Seçilen bölüm —
· · · ·
Leyla’ya Gelen Mektuplar – 3

Hüzün ve gülüşlerin aynı anda, aynı simada her zaman yansıdığı, yıllanmış şarap gibi zaman aşımında güzelleşen, Wan’ın benden sonraki en güzel kızı Leyla’ya…

Buraya geldiğimden beri iki mektubunu aldım. Mektup yazdığım herkese söylüyorum, burada küçük bir selamın Herekol, Gabar kadar değeri büyük.

Bugün tam üç aydır, bu güzelim topraklara ayak basmışım. Hala rüyada gibiyim. İlk dönemler her zaman baba evi gibi gördüğümüz güneyden ayrılmak, beraber acıyı, tatlıyı paylaştığın arkadaşlardan ayrılmak zor geldi. Belli bir süre yoğun özlem duyguları ağır bastı. Buralar çok sakin, yıllardır alışmışız, koşuşturma yoğun pratik işlere, büyük güçlere ve büyük arkadaşlara , bir anda hepsinden kopunca insan bocalıyor.

İlk iki ay Stêrk, Nesrin onlarla birlikteydik. Bayağı güzel bir süreç yaşadık. Hemen her gün arkadaşları andık, geceleri kendimizi türkü şehirleri kurduk. Öyle çok dedikodu yaptık ki kulağını çınlatmadığımız kimse kalmadı. Botan’ın çapkın erkeklerinden kendimizi nasıl koruyacağımıza dair bir sürü senaryo yazdık. Umut ederim bir görüşürüz de bol bol bu süreçleri anlatırız. Daha şimdiden kendimizi konuşturacağımız çok malzeme toplamışız.

Leyla can biliyor musun her zaman tebdil-i mekan ferahlık verir, derler. Burada bu gerçekliği iliklerime kadar yaşıyorum. Botan’ın harika bir coğrafyası var. Katolar’ı anlatmadan geçemeyeceğim. Botan’da bilinen, tanınan 9 Kato dağı var. (Kato Yunanca Lanet anlamına geliyor.) Volkanik dağlardır. İçine girdiğin zaman kayalardan oluşan kocaman şehirlerle karşılaşıyorsun. Sadece belli kapılardan Katolar’a girebiliyorsun. Her yerinde labirent gibi koridorlar var.

Koridorlar yeşilliği hiç bitmeyen irili ufaklı salonlara açılıyor. Katolar’da hiç çeşme yok, su yok ama yılın 12 ayı derin kuyularda, kaya altlarında kar depoları var. Mesala şimdi Eylül’ün 11’i ve önümde vişneli dondurma var. Bir kaşıkta senin yerine yiyeceğim. Stêrk buradayken suyu ve çeşmeleri o kadar çok özlemişti ki kime mektup yazsa, ‘sizi suyun sesine hasret kaldığım kadar çok özledim’ diyordu.
· · · ·
Sayfalardan aktarılan yazılar:
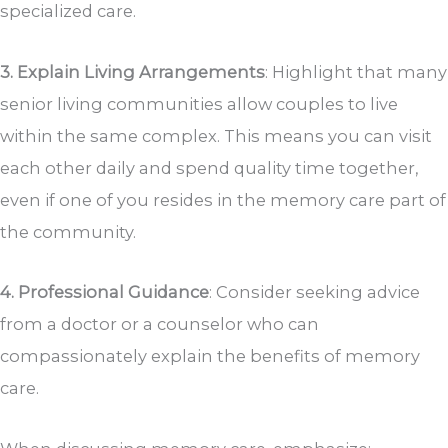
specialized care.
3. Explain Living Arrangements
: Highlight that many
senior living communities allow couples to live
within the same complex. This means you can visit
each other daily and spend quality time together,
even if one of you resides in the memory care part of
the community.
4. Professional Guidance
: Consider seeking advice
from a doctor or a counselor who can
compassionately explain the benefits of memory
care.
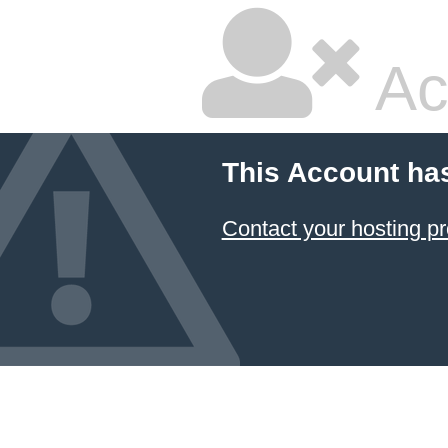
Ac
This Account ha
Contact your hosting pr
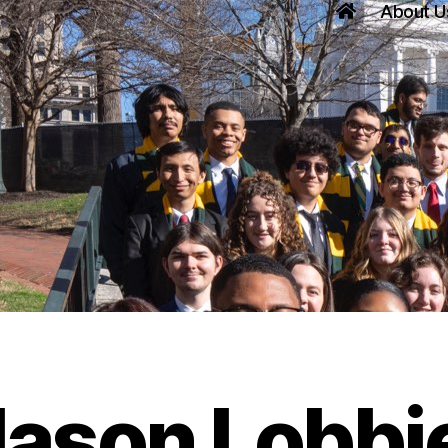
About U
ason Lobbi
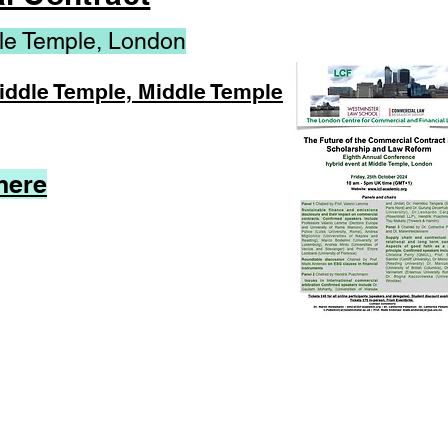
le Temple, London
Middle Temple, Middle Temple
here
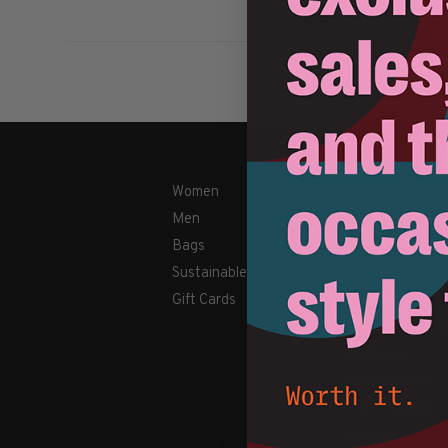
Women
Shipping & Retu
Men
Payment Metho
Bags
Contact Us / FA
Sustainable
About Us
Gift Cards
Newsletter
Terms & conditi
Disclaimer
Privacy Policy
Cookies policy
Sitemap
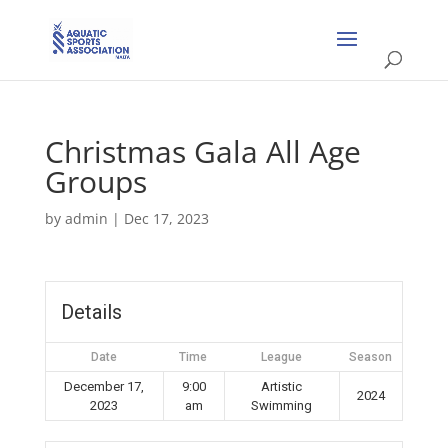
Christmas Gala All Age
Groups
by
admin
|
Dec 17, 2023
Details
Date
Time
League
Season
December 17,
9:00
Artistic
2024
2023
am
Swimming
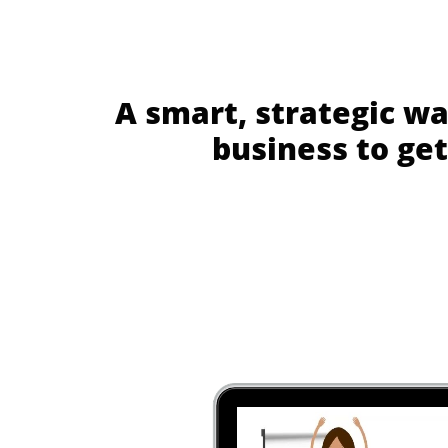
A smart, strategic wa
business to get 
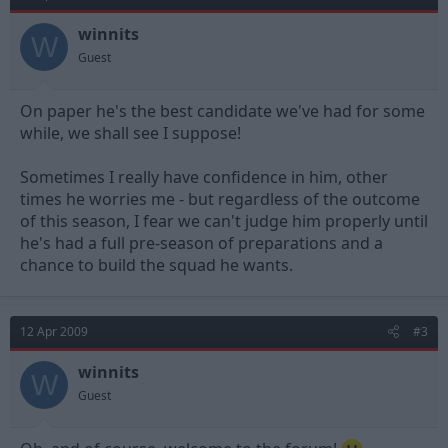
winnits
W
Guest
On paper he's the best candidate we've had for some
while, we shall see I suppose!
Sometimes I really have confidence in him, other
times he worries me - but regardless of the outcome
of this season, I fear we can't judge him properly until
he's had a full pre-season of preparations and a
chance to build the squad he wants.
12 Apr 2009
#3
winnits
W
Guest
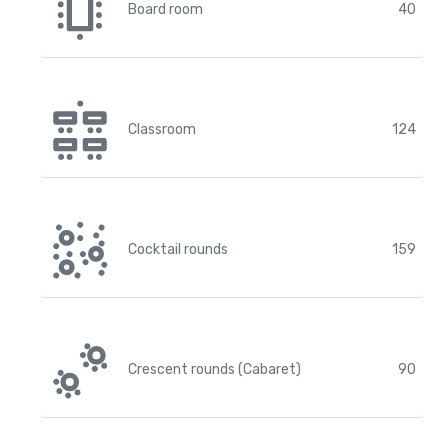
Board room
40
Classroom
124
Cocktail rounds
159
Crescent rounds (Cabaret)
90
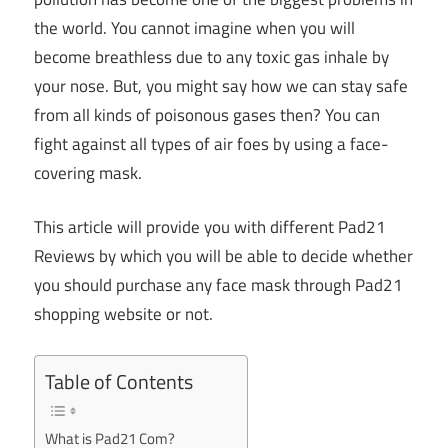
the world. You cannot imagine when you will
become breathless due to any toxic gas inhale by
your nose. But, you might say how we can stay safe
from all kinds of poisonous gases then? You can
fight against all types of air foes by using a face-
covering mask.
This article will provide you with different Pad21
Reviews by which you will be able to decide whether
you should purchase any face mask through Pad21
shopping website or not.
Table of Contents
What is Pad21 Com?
· · · ·
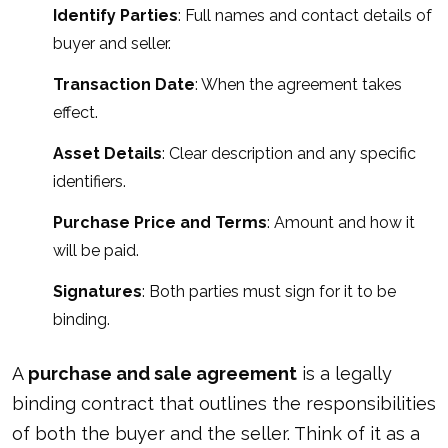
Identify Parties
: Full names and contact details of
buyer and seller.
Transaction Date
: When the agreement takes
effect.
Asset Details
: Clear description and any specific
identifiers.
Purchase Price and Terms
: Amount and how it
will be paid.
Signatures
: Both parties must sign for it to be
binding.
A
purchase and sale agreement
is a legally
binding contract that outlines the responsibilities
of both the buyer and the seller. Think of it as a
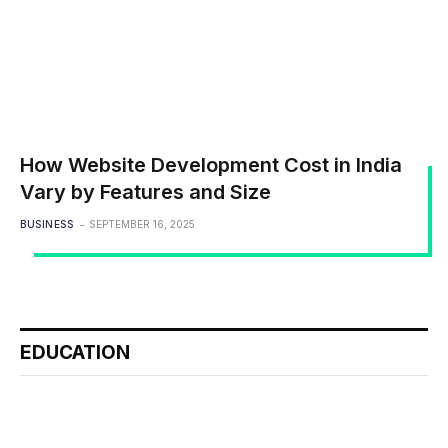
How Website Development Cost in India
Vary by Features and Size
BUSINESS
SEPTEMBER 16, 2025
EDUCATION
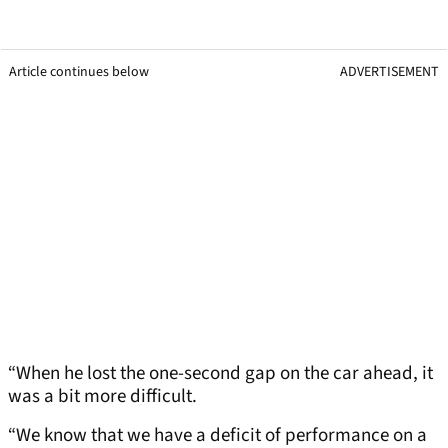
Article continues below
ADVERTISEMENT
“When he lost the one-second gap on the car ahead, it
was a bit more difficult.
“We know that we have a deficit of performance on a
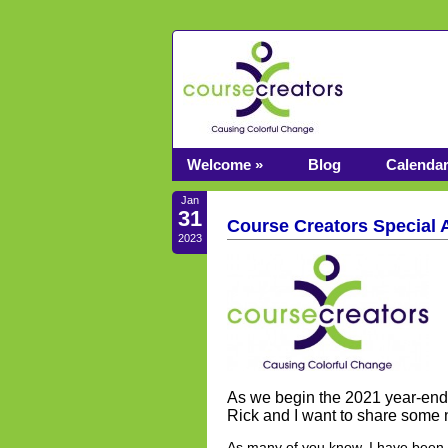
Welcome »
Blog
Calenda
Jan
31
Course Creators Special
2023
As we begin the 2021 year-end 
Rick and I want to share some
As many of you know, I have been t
· · · ·
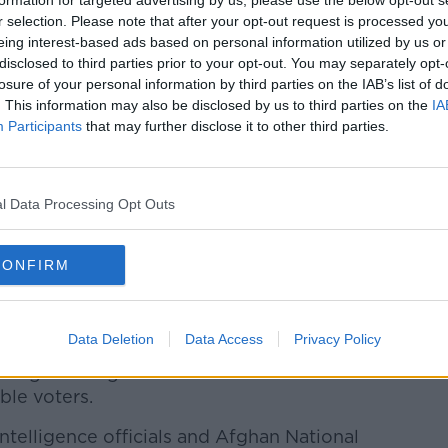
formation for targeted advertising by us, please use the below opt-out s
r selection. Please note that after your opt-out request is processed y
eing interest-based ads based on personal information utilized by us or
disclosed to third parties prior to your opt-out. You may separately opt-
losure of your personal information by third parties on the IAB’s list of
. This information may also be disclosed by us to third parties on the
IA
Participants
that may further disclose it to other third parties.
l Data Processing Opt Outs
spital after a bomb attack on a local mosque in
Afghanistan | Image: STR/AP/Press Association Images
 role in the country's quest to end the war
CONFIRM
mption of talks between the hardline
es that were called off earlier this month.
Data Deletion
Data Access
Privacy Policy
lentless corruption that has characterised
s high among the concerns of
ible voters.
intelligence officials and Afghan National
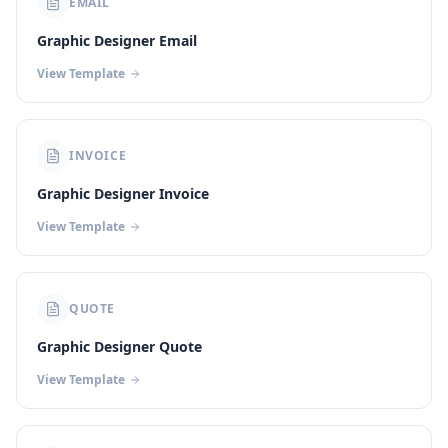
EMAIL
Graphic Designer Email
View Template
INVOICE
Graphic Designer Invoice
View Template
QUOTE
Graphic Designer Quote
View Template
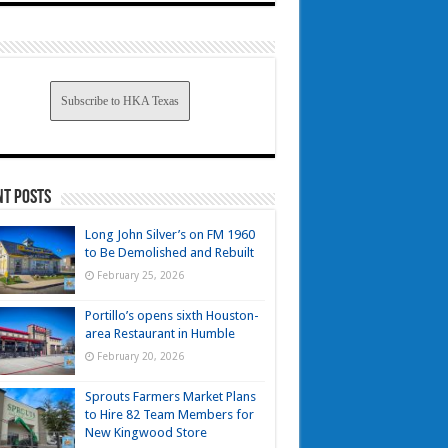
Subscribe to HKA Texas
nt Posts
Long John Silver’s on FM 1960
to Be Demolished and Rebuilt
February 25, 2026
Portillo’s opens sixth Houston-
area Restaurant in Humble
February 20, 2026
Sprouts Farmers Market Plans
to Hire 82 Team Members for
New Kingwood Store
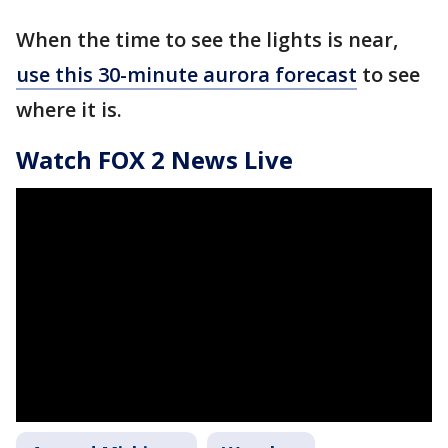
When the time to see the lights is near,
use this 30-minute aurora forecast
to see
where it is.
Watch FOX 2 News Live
· · · ·
Yapılacak işler —
**A)** Leyla'ya yazılan mektuptan "Leyla can biliyor" ile "gibi koridorlar var." arasındaki kısmı, bu iki yer de dahil olmak üzere, hiç değiştirmeden yazdır.
**B)** Leyla'ya yazılan mektuba göre şu soruları yanıtla:
(i) Mektubu yazan kişi bu topraklara ayak basalı ne kadar olmuş?
(ii) Botan'da bilinen, tanınan kaç Kato dağı var?
(iii) Katolar'da yılın 12 ayı kar depoları nerede bulunuyor?
**C)** Leyla'ya yazılan mektupta adı geçen bütün kişileri sırala.

Her görevin yanıtı —
**A)**
Leyla can biliyor musun her zaman tebdil-i mekan ferahlık verir, derler. Burada bu gerçekliği iliklerime kadar yaşıyorum. Botan’ın harika bir coğrafyası var. Katolar’ı anlatmadan geçemeyeceğim. Botan’da bilinen, tanınan 9 Kato dağı var. (Kato Yunanca Lanet anlamına geliyor.) Volkanik dağlardır. İçine girdiğin zaman kayalardan oluşan kocaman şehirlerle karşılaşıyorsun. Sadece belli kapılardan Katolar’a girebiliyorsun. Her yerinde labirent gibi koridorlar var.

**B)**
(i) Tam üç ay.
(ii) 9.
(iii) Derin kuyularda, kaya altlarında.

**C)** Leyla, Stêrk, Nesrin